AIM OF THE EXERCISE: Go through the entries below and work out how many lines include "GenerationSoftware"; give only that number.

DATA FOR REVIEW:
====================

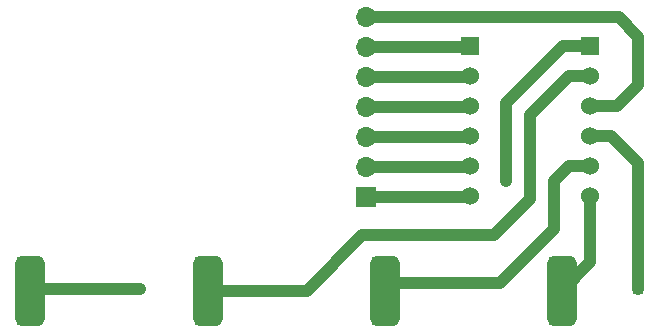
<source format=gtl>
G04 #@! TF.GenerationSoftware,KiCad,Pcbnew,7.0.2*
G04 #@! TF.CreationDate,2024-09-29T20:12:52-04:00*
G04 #@! TF.ProjectId,GPIO_circuit,4750494f-5f63-4697-9263-7569742e6b69,rev?*
G04 #@! TF.SameCoordinates,Original*
G04 #@! TF.FileFunction,Copper,L1,Top*
G04 #@! TF.FilePolarity,Positive*
%FSLAX46Y46*%
G04 Gerber Fmt 4.6, Leading zero omitted, Abs format (unit mm)*
G04 Created by KiCad (PCBNEW 7.0.2) date 2024-09-29 20:12:52*
%MOMM*%
%LPD*%
G01*
G04 APERTURE LIST*
G04 Aperture macros list*
%AMRoundRect*
0 Rectangle with rounded corners*
0 $1 Rounding radius*
0 $2 $3 $4 $5 $6 $7 $8 $9 X,Y pos of 4 corners*
0 Add a 4 corners polygon primitive as box body*
4,1,4,$2,$3,$4,$5,$6,$7,$8,$9,$2,$3,0*
0 Add four circle primitives for the rounded corners*
1,1,$1+$1,$2,$3*
1,1,$1+$1,$4,$5*
1,1,$1+$1,$6,$7*
1,1,$1+$1,$8,$9*
0 Add four rect primitives between the rounded corners*
20,1,$1+$1,$2,$3,$4,$5,0*
20,1,$1+$1,$4,$5,$6,$7,0*
20,1,$1+$1,$6,$7,$8,$9,0*
20,1,$1+$1,$8,$9,$2,$3,0*%
G04 Aperture macros list end*
G04 #@! TA.AperFunction,ComponentPad*
%ADD10R,0.850000X0.850000*%
G04 #@! TD*
G04 #@! TA.AperFunction,SMDPad,CuDef*
%ADD11RoundRect,0.625000X-0.625000X-2.375000X0.625000X-2.375000X0.625000X2.375000X-0.625000X2.375000X0*%
G04 #@! TD*
G04 #@! TA.AperFunction,ComponentPad*
%ADD12R,1.700000X1.700000*%
G04 #@! TD*
G04 #@! TA.AperFunction,ComponentPad*
%ADD13O,1.700000X1.700000*%
G04 #@! TD*
G04 #@! TA.AperFunction,ComponentPad*
%ADD14C,1.524000*%
G04 #@! TD*
G04 #@! TA.AperFunction,ComponentPad*
%ADD15R,1.524000X1.524000*%
G04 #@! TD*
G04 #@! TA.AperFunction,ViaPad*
%ADD16C,0.800000*%
G04 #@! TD*
G04 #@! TA.AperFunction,Conductor*
%ADD17C,1.000000*%
G04 #@! TD*
G04 APERTURE END LIST*
D10*
X156464000Y-85852000D03*
D11*
X150000000Y-86000000D03*
X135000000Y-86000000D03*
X120000000Y-86000000D03*
X105000000Y-86000000D03*
D12*
X133407000Y-78105000D03*
D13*
X133407000Y-75565000D03*
X133407000Y-73025000D03*
X133407000Y-70485000D03*
X133407000Y-67945000D03*
X133407000Y-65405000D03*
X133407000Y-62865000D03*
D14*
X152400000Y-72898000D03*
X142240000Y-72898000D03*
X152400000Y-70358000D03*
D15*
X152400000Y-65278000D03*
D14*
X152400000Y-67818000D03*
X152400000Y-75438000D03*
X152400000Y-77978000D03*
X142240000Y-70358000D03*
D15*
X142240000Y-65278000D03*
D14*
X142240000Y-67818000D03*
X142240000Y-75438000D03*
X142240000Y-77978000D03*
D16*
X114300000Y-85852000D03*
X145288000Y-76708000D03*
D17*
X150622000Y-67818000D02*
X152400000Y-67818000D01*
X144272000Y-81280000D02*
X147320000Y-78232000D01*
X133096000Y-81280000D02*
X144272000Y-81280000D01*
X147320000Y-78232000D02*
X147320000Y-71120000D01*
X128376000Y-86000000D02*
X133096000Y-81280000D01*
X147320000Y-71120000D02*
X150622000Y-67818000D01*
X120000000Y-86000000D02*
X128376000Y-86000000D01*
X150114000Y-65278000D02*
X152400000Y-65278000D01*
X145288000Y-76708000D02*
X145288000Y-70104000D01*
X145288000Y-70104000D02*
X150114000Y-65278000D01*
X142113000Y-73025000D02*
X142240000Y-72898000D01*
X133407000Y-73025000D02*
X142113000Y-73025000D01*
X156464000Y-75184000D02*
X156464000Y-85852000D01*
X154178000Y-72898000D02*
X156464000Y-75184000D01*
X152400000Y-72898000D02*
X154178000Y-72898000D01*
X105148000Y-85852000D02*
X114300000Y-85852000D01*
X105000000Y-86000000D02*
X105148000Y-85852000D01*
X135656000Y-85344000D02*
X135000000Y-86000000D01*
X149352000Y-80772000D02*
X144780000Y-85344000D01*
X144780000Y-85344000D02*
X135656000Y-85344000D01*
X149352000Y-76708000D02*
X149352000Y-80772000D01*
X150622000Y-75438000D02*
X149352000Y-76708000D01*
X152400000Y-75438000D02*
X150622000Y-75438000D01*
X133407000Y-78105000D02*
X142113000Y-78105000D01*
X142113000Y-78105000D02*
X142240000Y-77978000D01*
X133407000Y-75565000D02*
X142113000Y-75565000D01*
X142113000Y-75565000D02*
X142240000Y-75438000D01*
X142113000Y-70485000D02*
X142240000Y-70358000D01*
X133407000Y-70485000D02*
X142113000Y-70485000D01*
X142113000Y-67945000D02*
X142240000Y-67818000D01*
X133407000Y-67945000D02*
X142113000Y-67945000D01*
X142113000Y-65405000D02*
X142240000Y-65278000D01*
X133407000Y-65405000D02*
X142113000Y-65405000D01*
X154686000Y-70358000D02*
X152400000Y-70358000D01*
X156464000Y-68580000D02*
X154686000Y-70358000D01*
X156464000Y-64516000D02*
X156464000Y-68580000D01*
X133407000Y-62865000D02*
X154813000Y-62865000D01*
X154813000Y-62865000D02*
X156464000Y-64516000D01*
X152400000Y-77978000D02*
X152400000Y-83600000D01*
X152400000Y-83600000D02*
X150000000Y-86000000D01*
M02*

</source>
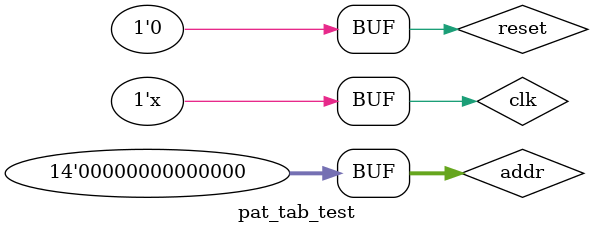
<source format=v>
`timescale 1ns/100ps

module pat_tab_test;

	reg			clk,reset;
	reg			wr_en;
	reg	[1:0]	wr_data;
	reg [13:0]	addr;
	
	wire [1:0]	rd_data;

	always #10 clk = ~clk;

	initial begin
		clk = 0;
		addr = 14'b0;
		#10
		reset = 1;
		#10
		reset = 0;

	end

	always @(posedge clk) begin
		wr_en = 1;
		
	end

	pat_tab pt_module(	.clk		(clk),
						.reset		(reset),
						.wr_en		(wr_en),
						.wr_data	(wr_data),
						.addr		(addr),
						.rd_data	(rd_data));

endmodule

</source>
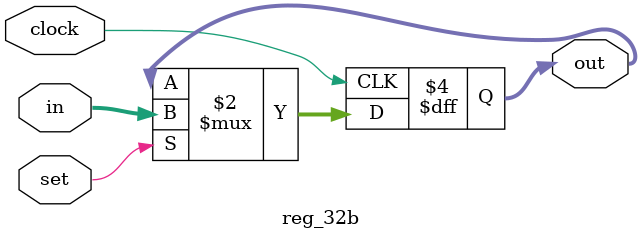
<source format=sv>



module reg_32b(
    input logic clock,
    input logic set,
    input logic [31:0] in,
    output logic [31:0] out
);

    always_ff @(posedge clock) begin
        if (set) begin
            out <= in;
		end
    end

endmodule
</source>
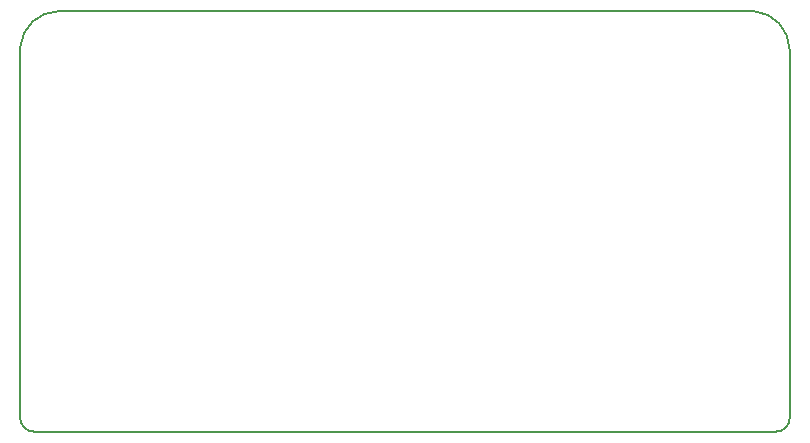
<source format=gbr>
G04 #@! TF.FileFunction,Profile,NP*
%FSLAX46Y46*%
G04 Gerber Fmt 4.6, Leading zero omitted, Abs format (unit mm)*
G04 Created by KiCad (PCBNEW 4.0.7) date 02/20/19 23:55:16*
%MOMM*%
%LPD*%
G01*
G04 APERTURE LIST*
%ADD10C,0.100000*%
%ADD11C,0.150000*%
G04 APERTURE END LIST*
D10*
D11*
X120522925Y-76974700D02*
G75*
G03X117221000Y-80032455I75J-3311755D01*
G01*
X182372000Y-111455200D02*
X182372000Y-80269000D01*
X117221295Y-111455770D02*
G75*
G03X118364000Y-112572800I1142705J25970D01*
G01*
X181203561Y-112574669D02*
G75*
G03X182372000Y-111455200I23846J1144621D01*
G01*
X182374135Y-80276700D02*
G75*
G03X179316380Y-76974700I-3311755J0D01*
G01*
X181203600Y-112572800D02*
X118364000Y-112572800D01*
X120523000Y-76974700D02*
X179311300Y-76974700D01*
X117221000Y-111455200D02*
X117221000Y-80030000D01*
M02*

</source>
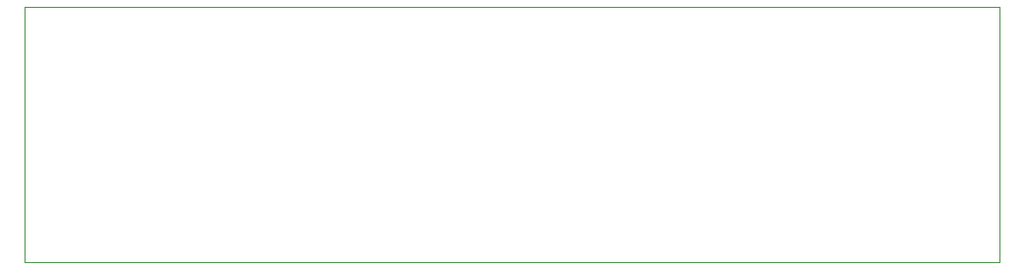
<source format=gbr>
%TF.GenerationSoftware,KiCad,Pcbnew,(6.0.11-0)*%
%TF.CreationDate,2024-11-14T16:08:28+08:00*%
%TF.ProjectId,Li-Po_charger,4c692d50-6f5f-4636-9861-726765722e6b,V1.0*%
%TF.SameCoordinates,Original*%
%TF.FileFunction,Profile,NP*%
%FSLAX46Y46*%
G04 Gerber Fmt 4.6, Leading zero omitted, Abs format (unit mm)*
G04 Created by KiCad (PCBNEW (6.0.11-0)) date 2024-11-14 16:08:28*
%MOMM*%
%LPD*%
G01*
G04 APERTURE LIST*
%TA.AperFunction,Profile*%
%ADD10C,0.100000*%
%TD*%
G04 APERTURE END LIST*
D10*
X75000000Y-62000000D02*
X159000000Y-62000000D01*
X159000000Y-62000000D02*
X159000000Y-84000000D01*
X159000000Y-84000000D02*
X75000000Y-84000000D01*
X75000000Y-84000000D02*
X75000000Y-62000000D01*
M02*

</source>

====================

THE COMPLETED TASK: 2